The US Department of Transportation and the FAA issued a Final Rule (PDF) on January 6 2021 to facilitate the safe development of civil supersonic aircraft. The rule streamlines and clarifies procedures to obtain FAA approval for supersonic flight testing in the United States. The rule will help ensure that companies developing these aircraft clearly understand the process for gaining FAA approval to conduct flight testing, which is a key step in ultimately bringing their products to market.
“Today’s action is a significant step toward reintroducing civil supersonic flight and demonstrates the Department’s commitment to safe innovation,” said former US Transportation Secretary Elaine L. Chao, who announced her resignation on January 7, 2021. FAA Administrator Steve Dickson added that “The FAA supports the new development of supersonic aircraft as long as safety parameters are followed.
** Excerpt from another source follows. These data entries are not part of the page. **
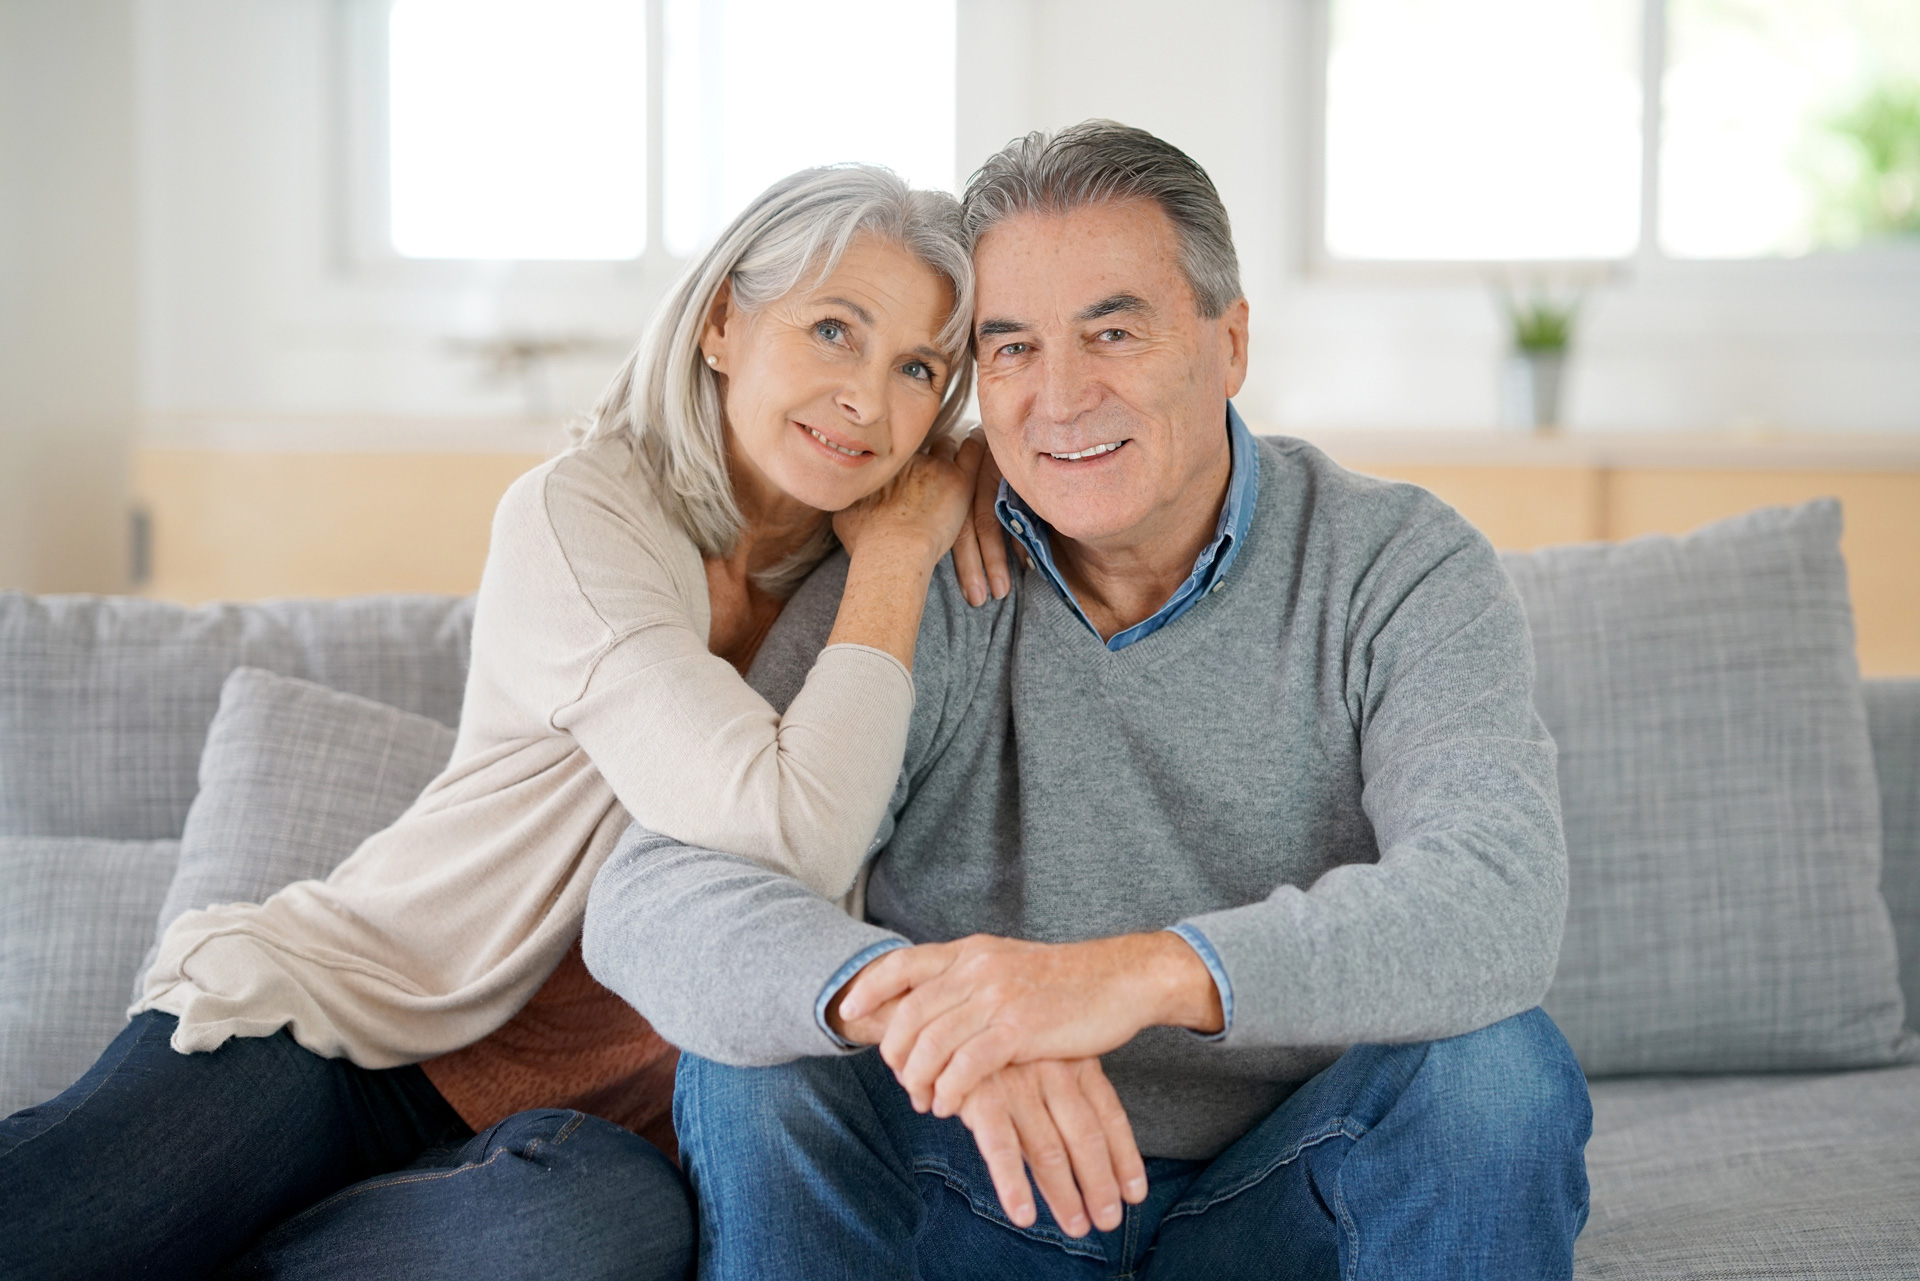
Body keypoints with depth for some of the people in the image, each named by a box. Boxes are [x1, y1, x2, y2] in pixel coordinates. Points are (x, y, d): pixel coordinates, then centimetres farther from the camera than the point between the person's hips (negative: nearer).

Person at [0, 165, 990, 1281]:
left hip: (588, 1115, 6)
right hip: (355, 1020, -5)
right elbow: (790, 839, -25)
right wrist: (899, 550, -13)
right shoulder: (577, 513, -14)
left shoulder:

The testing of supersonic aircraft at Mach 1 will only be conducted following consideration of any impact to the environment.”
FAA received a total of 206 comments on the June 28, 2019, NPRM, with 43 comments generally supporting the NPRM, 45 opposed, and 118 considered outside the scope of the rule. The majority of comments from the public, the FAA said, focused on the current routing of aircraft under the NextGen program, or expressed general annoyance regarding aircraft noise, and did not include any comments specific to the proposal updating the application procedure.
In the rule, FAA emphasized that the proposed rule would not have allowed supersonic flights to occur on a regular basis in the United States. “The regulation that generally prohibits civil airplanes from operating at speeds in excess of Mach 1 over land in the United States (14 CFR 91.817) has been in effect since 1973, and no change to that regulation was proposed,” the Rule states. The rule does not authorize the operation of any specific airplane over any particular area; any flights authorized under the rule could only occur upon receiving FAA authorization after completion of the application process and considerable regulatory prerequisites, including analyses of the environmental impacts on the area over which an applicant proposes to operate, as required by law.
The rule will directly affect such companies as Boom Supersonic, which is developing their XB-1 supersonic demonstrator, and Overture, a 65-88 passenger supersonic airliner. Other supersonic aircraft in development that will be subject to the new FAA rule include Aerion Supersonic’s AS2, the S-512 from Spike Aerospace, and Lockheed Martin’s X-59 QueSST.
One part of the NPRM that generated a number of comments involved flight test areas. Several commenters stated that the final rule should provide more flexibility for test area selections to allow more than one operator to use a test area, and to support the development of test areas outside of military operation areas (MOAs). GE Aviation, Aerospace Industries Association (AIA), General Aviation Manufacturer’s Association (GAMA), Supersonic Flight Alliance (SSFA), AeroTEC, and Boom Supersonic suggested that FAA allow multiple manufacturers to use the same flight test area, as opposed to limiting areas to a single flight test campaign. Generally, the commenters stated that doing so would provide safer and more effective testing and cost-saving benefits to industry and FAA. Additionally, Lockheed Martin suggested establishing dedicated supersonic flight test areas. The full text of the 46-page rule describes the application process that will address the many intricacies of the flight test areas when environmental impacts are taken into consideration.